Cremonese-Milan 0-2, sintesi e pagelle del match vinto dai rossonero e valido per la ventisettesima giornata di campionato.
Primo tempo
Allo Zini il Milan parte con il freno a mano tirato e per oltre mezz’ora lascia l’iniziativa alla Cremonese, aggressiva e pericolosa soprattutto sugli esterni. I padroni di casa sfiorano il vantaggio con Bonazzoli e Vardy, approfittando di un atteggiamento rossonero troppo attendista e poco lucido nella gestione del possesso. Col passare dei minuti però la squadra di Pioli cresce e costruisce le occasioni migliori: prima Leao spreca un uno contro uno calciando di poco a lato, poi è Pulisic a farsi ipnotizzare da Audero, autore di interventi decisivi. Nel recupero è ancora il portiere grigiorosso a negare il gol a Fofana con una grande parata, chiudendo una prima frazione equilibrata ma con il Milan più vicino al vantaggio nel finale.
Secondo tempo
La ripresa si apre con un Milan più intraprendente, che alza il baricentro e crea diverse opportunità, soprattutto con un Leao sempre più protagonista: il portoghese chiama Audero a più interventi e sfiora il gol su assist di Rabiot, senza però trovare precisione sotto porta. Anche la Cremonese resta viva, rendendosi pericolosa in contropiede e su palla inattiva, ma Maignan risponde presente. Con il passare dei minuti la gara si incattivisce e si trascina verso lo 0-0, finché nel finale succede tutto: al 90’ Pavlovic trova il vantaggio sugli sviluppi di un cross di Modric, rompendo l’equilibrio. Nei minuti di recupero arriva anche il raddoppio, con una ripartenza rifinita da Nkunku e chiusa a porta vuota da Leao, che consegna al Milan una vittoria sofferta ma pesantissima in vista del derby.
Le pagelle
Mike Maignan 6,5 – Poco lavoro, ma sempre presente quando serve. Nel finale trasmette sicurezza.
Fikayo Tomori 6 – Gara ordinata, senza sbavature.
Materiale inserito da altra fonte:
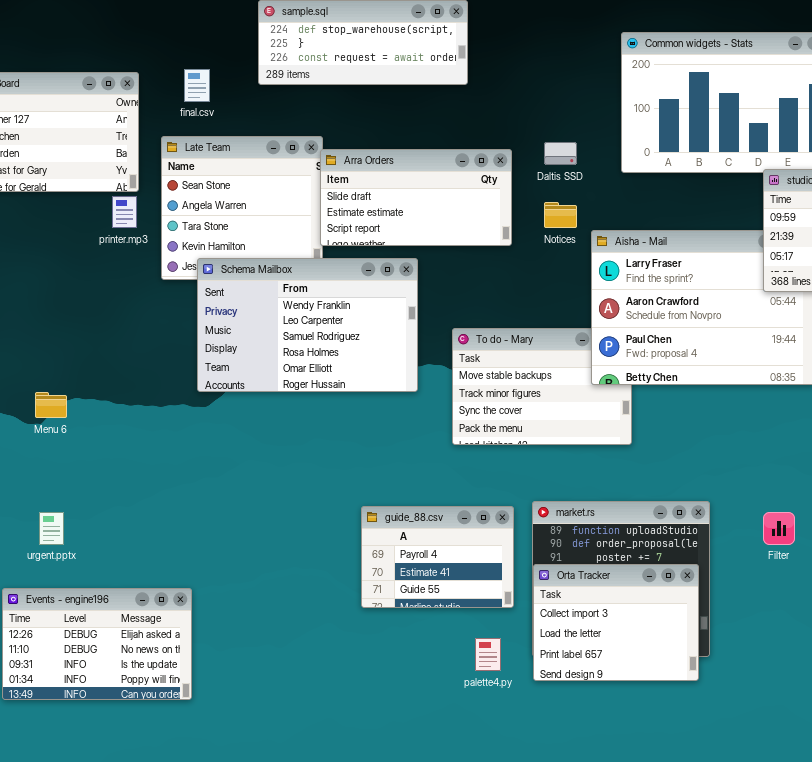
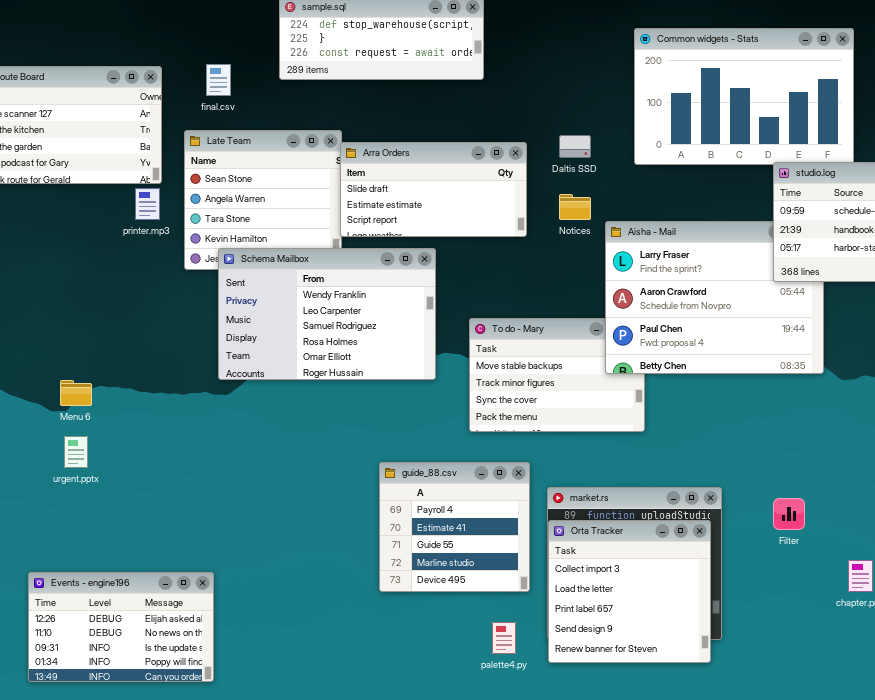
guide_88.csv: [361,506,514,608] -> [379,462,530,592], resized
urgent.pptx: [39,512,64,545] -> [64,436,88,468], moved
Orta Tracker: [533,564,699,681] -> [548,520,711,663], resized

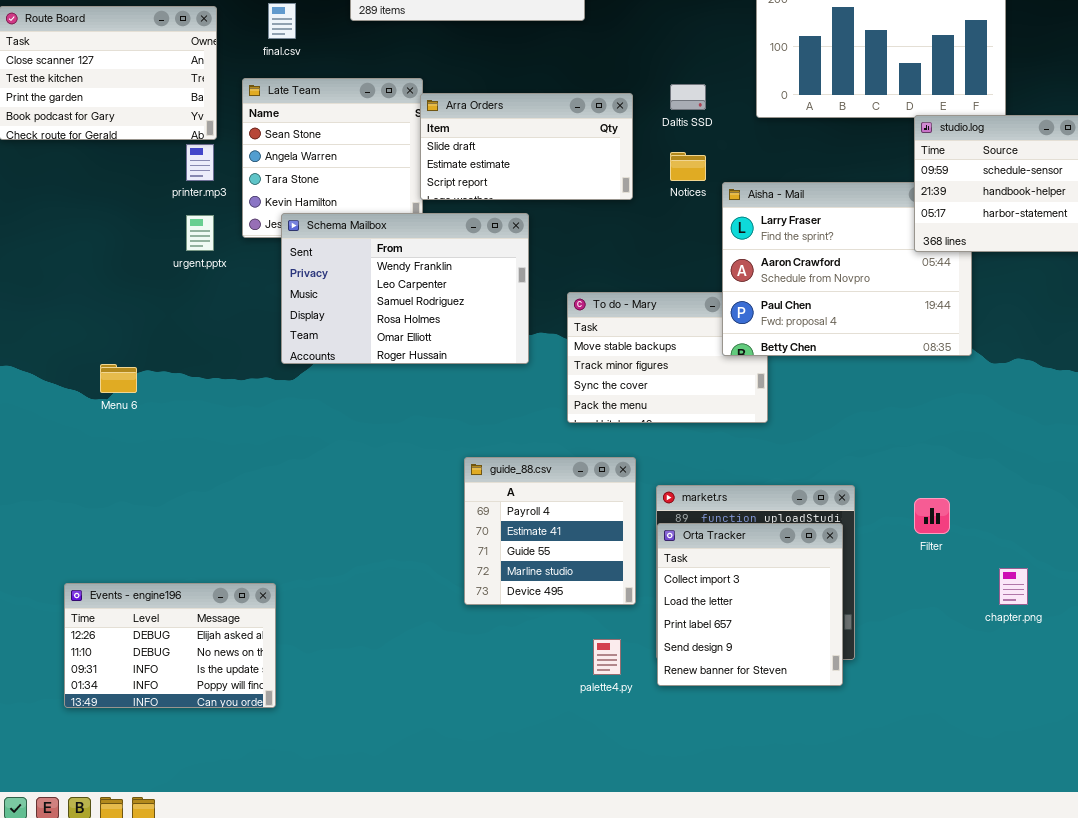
urgent.pptx: [64,436,88,468] -> [186,215,214,251], moved

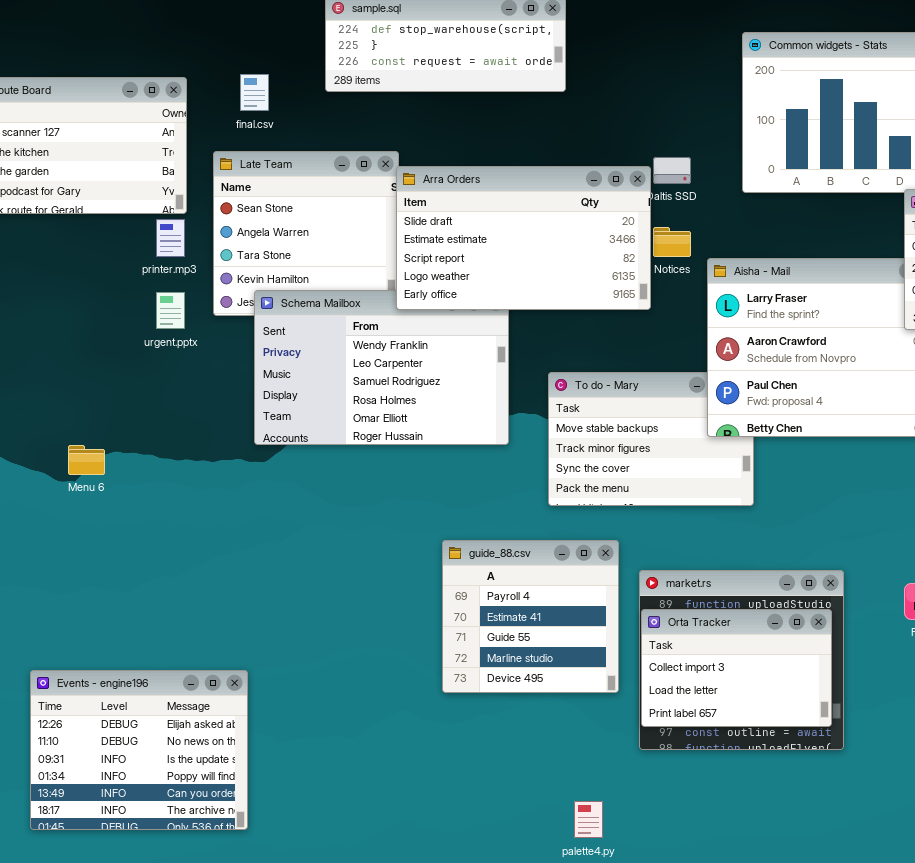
Arra Orders: [420,93,633,200] -> [396,166,651,310], resized
Orta Tracker: [657,523,843,686] -> [641,609,832,727], resized
Events - engine196: [64,583,276,708] -> [30,670,248,830], resized
palette4.py: [593,639,621,675] -> [574,801,603,838], moved

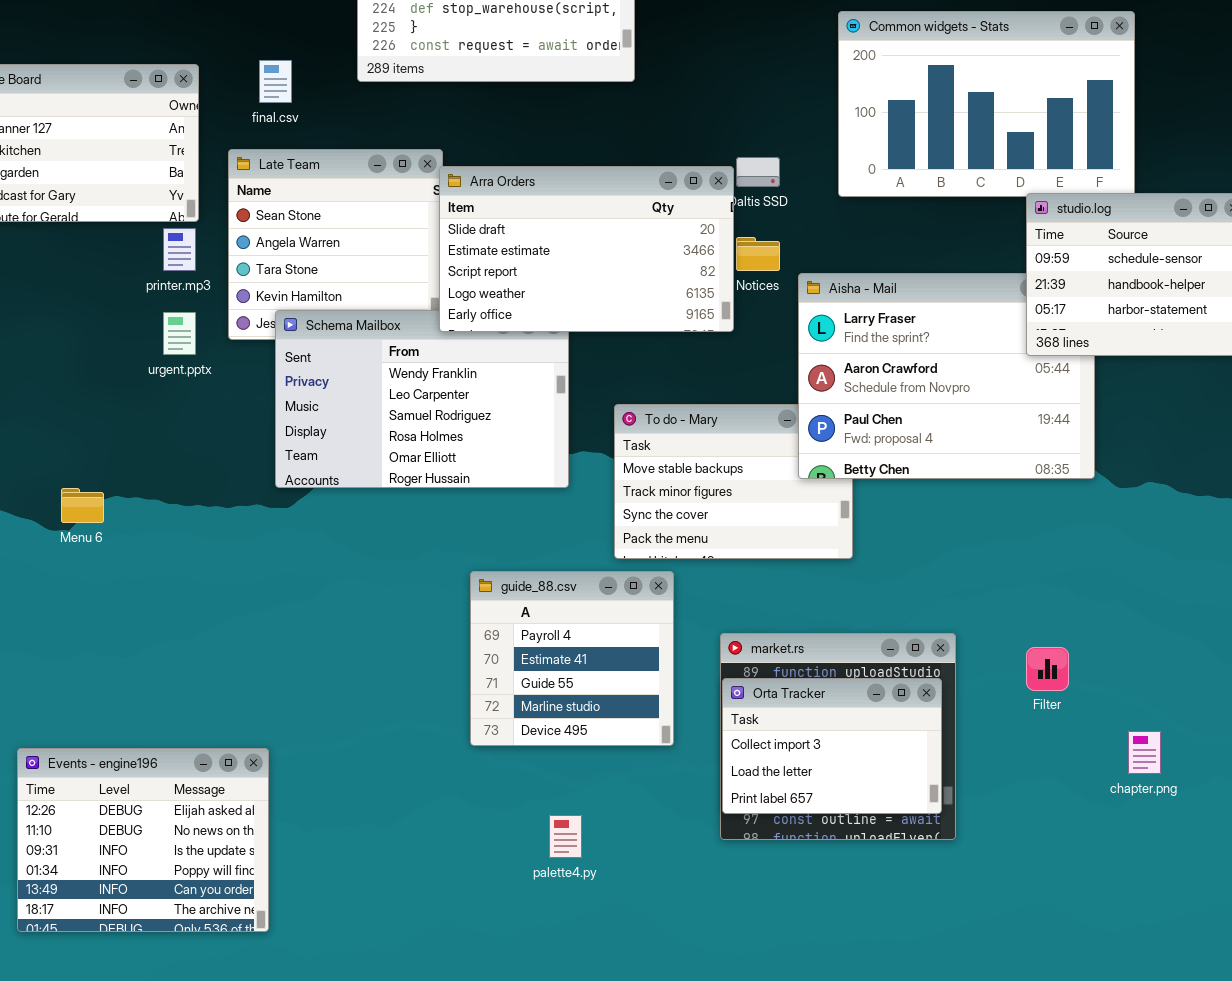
guide_88.csv: [442,540,619,693] -> [470,571,674,746], moved
palette4.py: [574,801,603,838] -> [549,815,582,858], moved

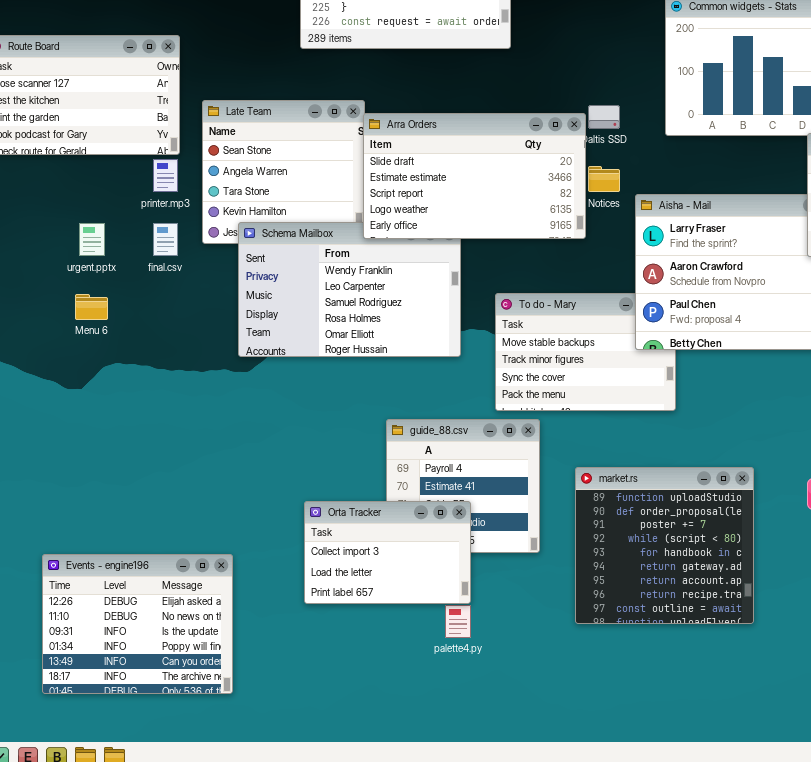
final.csv: [259,60,292,103] -> [153,223,178,256], moved
urgent.pptx: [163,312,196,355] -> [79,223,105,256], moved
Menu 6: [61,488,104,523] -> [75,294,108,320], moved
Orta Tracker: [722,678,942,814] -> [304,501,471,604], moved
Gestisce con calma le poche situazioni complicate. Dal 79’ Athekame sv.
Koni De Winter 6,5 – Attento e concreto. Sua la deviazione che indirizza l’azione del gol.
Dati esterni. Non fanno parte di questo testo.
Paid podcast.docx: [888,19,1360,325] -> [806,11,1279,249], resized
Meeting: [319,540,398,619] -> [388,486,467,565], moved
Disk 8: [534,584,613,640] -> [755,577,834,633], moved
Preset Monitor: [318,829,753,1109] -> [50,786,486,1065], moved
Strahinja Pavlovic 7 – Decisivo. Segna nel momento più pesante e guida la difesa con personalità.
Alexis Saelemaekers 5 – Tanta corsa, poca incisività. Non crea pericoli reali. Dal 62’ Fullkrug 6,5 – Dà struttura e peso all’attacco, cambiando il volto della squadra.
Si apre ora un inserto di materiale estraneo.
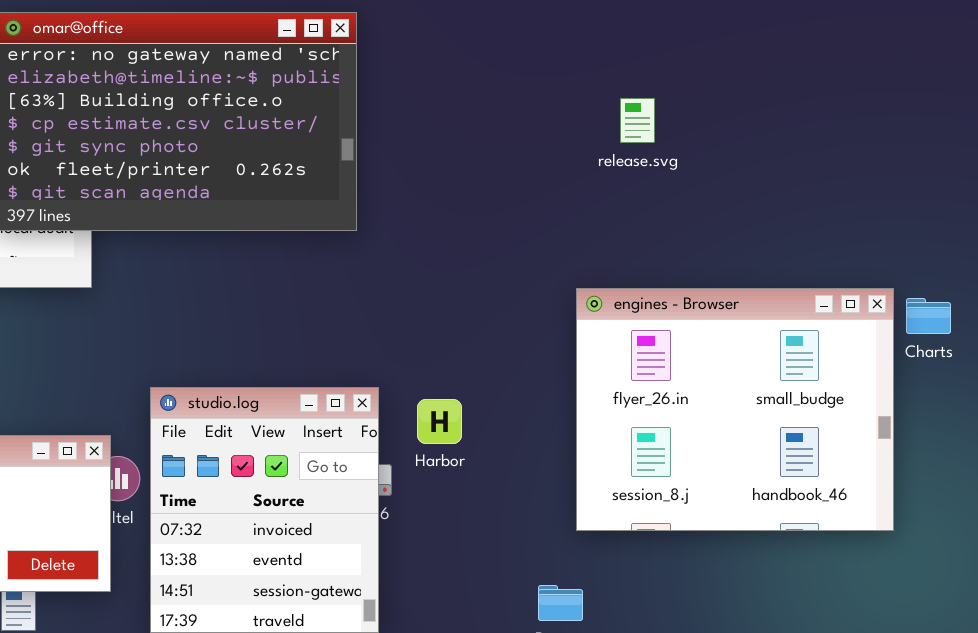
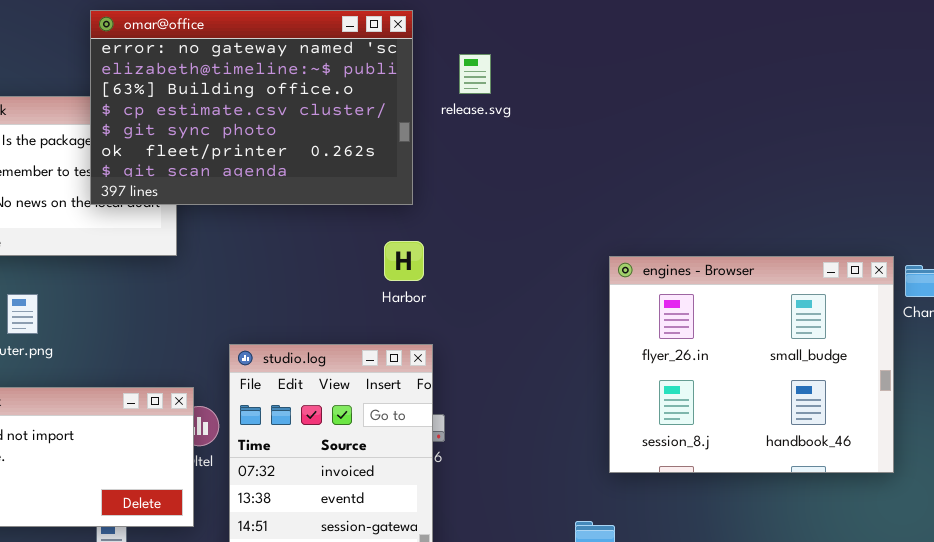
release.svg: [620,98,655,143] -> [459,54,491,94], moved
Harbor: [417,399,462,444] -> [384,241,424,281], moved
Youssouf Fofana 6,5 – Dinamico e continuo. Recupera palloni e costruisce occasioni. Dal 62’ Ricci 6 – Porta equilibrio e gestione nel finale.
Luka Modric 6,5 – Regia lucida e qualità. Suo il cross da cui nasce il vantaggio.
Adrien Rabiot 6,5 – Presenza costante e due assist importanti. Completo.
Davide Bartesaghi 6,5 – Qualche errore, ma tanta generosità. Dal suo spunto nasce il corner decisivo. Dall’89’ Estupinian sv.
Christian Pulisic 5 – Spreca troppo davanti alla porta. Serata poco brillante. Dal 79’ Nkunku 6,5 – Entra bene e chiude la partita con l’assist.
Rafael Leao 6 – Sbaglia occasioni importanti, ma resta il più pericoloso e trova il gol nel finale. Vittoria anche sua.